■ Provided entries
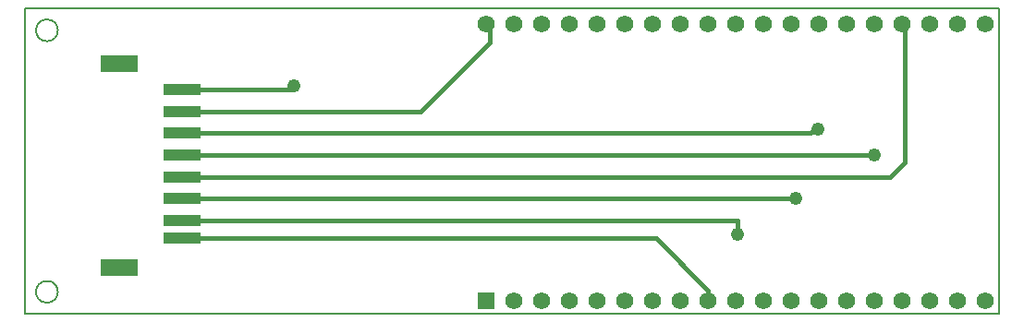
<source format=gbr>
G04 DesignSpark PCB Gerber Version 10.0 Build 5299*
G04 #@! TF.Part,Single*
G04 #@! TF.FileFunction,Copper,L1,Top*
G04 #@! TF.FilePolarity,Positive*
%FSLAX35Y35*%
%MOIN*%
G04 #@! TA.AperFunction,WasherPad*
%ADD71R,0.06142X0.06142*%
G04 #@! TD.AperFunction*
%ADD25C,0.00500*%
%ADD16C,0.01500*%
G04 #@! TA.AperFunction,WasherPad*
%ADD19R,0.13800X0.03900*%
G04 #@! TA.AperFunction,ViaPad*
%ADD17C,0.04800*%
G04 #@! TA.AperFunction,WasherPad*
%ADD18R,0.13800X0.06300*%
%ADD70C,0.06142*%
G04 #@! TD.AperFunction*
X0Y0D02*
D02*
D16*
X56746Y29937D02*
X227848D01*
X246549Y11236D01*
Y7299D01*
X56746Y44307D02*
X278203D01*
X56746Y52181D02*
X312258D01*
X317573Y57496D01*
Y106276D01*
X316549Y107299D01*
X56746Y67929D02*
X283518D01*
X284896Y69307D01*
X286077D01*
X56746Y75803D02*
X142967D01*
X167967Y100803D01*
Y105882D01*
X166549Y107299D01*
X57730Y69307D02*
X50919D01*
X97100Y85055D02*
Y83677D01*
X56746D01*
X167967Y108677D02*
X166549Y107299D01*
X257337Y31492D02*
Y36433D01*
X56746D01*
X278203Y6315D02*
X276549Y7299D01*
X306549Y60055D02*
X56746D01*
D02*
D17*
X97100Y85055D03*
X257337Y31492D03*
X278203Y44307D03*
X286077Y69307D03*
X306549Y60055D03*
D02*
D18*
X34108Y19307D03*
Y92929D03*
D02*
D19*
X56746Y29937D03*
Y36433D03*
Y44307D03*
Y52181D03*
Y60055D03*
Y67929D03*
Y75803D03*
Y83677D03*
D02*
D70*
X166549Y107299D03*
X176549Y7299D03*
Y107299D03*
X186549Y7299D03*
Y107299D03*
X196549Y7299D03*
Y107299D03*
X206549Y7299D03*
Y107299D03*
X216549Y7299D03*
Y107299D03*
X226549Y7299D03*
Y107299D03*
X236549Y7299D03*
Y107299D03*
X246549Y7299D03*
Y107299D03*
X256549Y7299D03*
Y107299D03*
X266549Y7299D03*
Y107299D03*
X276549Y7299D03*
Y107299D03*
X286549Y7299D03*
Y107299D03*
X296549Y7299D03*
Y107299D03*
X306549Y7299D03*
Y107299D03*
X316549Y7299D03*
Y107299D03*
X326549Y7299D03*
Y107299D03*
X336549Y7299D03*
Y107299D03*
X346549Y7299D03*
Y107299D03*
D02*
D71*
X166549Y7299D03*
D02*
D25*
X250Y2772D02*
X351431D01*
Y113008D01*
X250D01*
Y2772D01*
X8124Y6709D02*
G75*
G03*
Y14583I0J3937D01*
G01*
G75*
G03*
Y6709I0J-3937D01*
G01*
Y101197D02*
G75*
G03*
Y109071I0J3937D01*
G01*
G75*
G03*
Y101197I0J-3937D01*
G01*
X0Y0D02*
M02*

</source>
--
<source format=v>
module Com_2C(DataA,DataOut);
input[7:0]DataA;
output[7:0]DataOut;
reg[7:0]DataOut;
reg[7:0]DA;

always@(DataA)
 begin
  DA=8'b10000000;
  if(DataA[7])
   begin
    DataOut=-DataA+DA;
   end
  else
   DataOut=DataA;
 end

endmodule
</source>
...
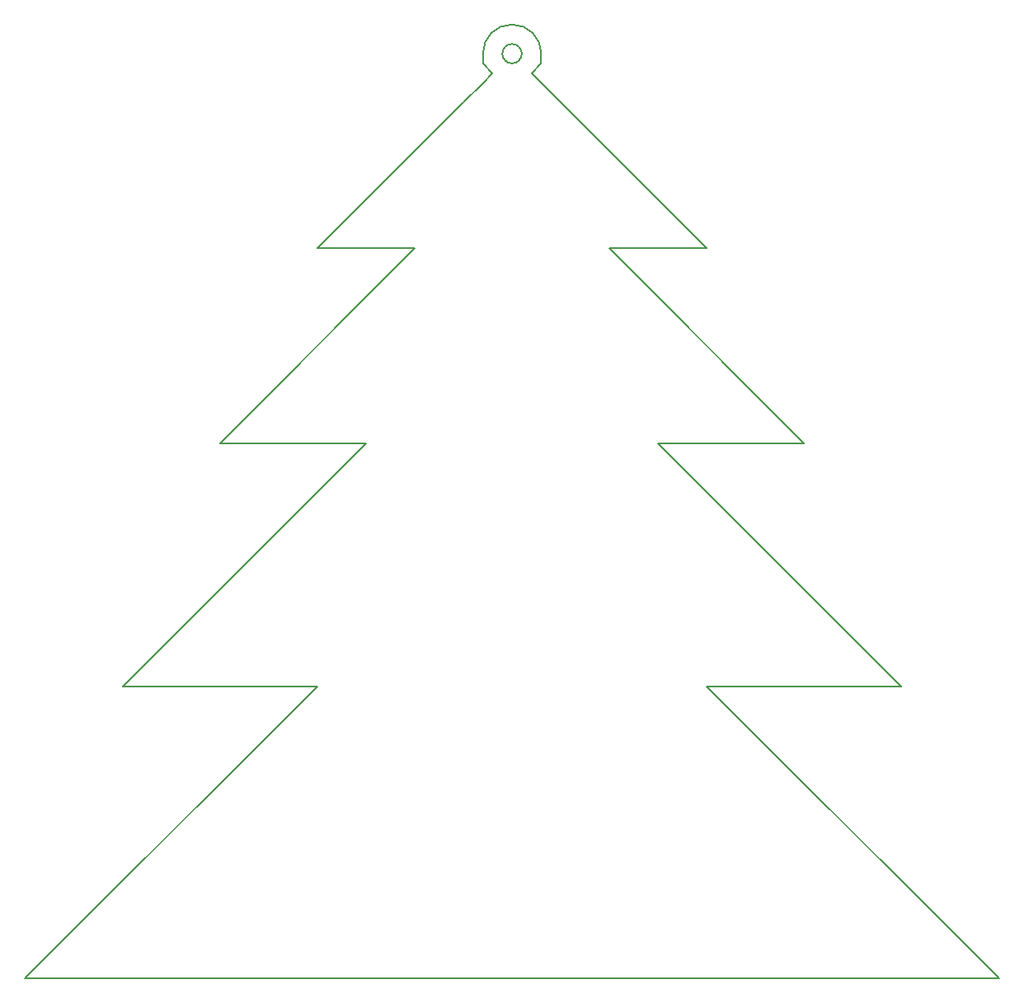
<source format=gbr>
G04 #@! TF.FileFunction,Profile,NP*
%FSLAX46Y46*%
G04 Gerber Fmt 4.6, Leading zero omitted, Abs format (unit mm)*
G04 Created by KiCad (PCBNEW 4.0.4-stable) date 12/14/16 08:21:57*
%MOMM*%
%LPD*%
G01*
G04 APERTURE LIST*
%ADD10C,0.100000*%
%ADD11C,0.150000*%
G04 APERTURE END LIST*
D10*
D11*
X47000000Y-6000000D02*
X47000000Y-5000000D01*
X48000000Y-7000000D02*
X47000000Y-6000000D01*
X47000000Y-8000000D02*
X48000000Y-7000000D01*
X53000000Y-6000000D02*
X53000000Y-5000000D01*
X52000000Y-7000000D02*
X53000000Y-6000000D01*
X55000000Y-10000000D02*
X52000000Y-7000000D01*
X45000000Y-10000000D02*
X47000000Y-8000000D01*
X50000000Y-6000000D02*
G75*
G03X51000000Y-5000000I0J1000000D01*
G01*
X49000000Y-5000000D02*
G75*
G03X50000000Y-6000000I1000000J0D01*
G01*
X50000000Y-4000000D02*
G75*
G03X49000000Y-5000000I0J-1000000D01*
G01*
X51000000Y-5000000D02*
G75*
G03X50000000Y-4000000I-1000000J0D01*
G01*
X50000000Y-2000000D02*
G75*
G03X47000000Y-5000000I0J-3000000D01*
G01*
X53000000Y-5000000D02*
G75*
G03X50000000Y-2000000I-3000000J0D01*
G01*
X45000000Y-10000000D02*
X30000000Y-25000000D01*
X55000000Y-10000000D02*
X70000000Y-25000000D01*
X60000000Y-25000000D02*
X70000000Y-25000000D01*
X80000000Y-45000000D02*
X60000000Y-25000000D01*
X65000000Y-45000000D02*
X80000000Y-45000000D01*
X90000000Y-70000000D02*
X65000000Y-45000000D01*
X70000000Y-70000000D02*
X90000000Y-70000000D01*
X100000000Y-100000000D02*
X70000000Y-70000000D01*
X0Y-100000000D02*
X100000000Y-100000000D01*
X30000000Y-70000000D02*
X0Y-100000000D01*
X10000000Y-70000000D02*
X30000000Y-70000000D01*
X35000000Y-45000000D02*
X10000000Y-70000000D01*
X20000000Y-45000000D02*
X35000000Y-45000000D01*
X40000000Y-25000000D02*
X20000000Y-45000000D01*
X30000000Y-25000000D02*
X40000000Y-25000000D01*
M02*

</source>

■ Assignment
Copy each line in the entries above where the word "LIST" shows up.

■ Response for this exercise
G04 APERTURE LIST*
G04 APERTURE END LIST*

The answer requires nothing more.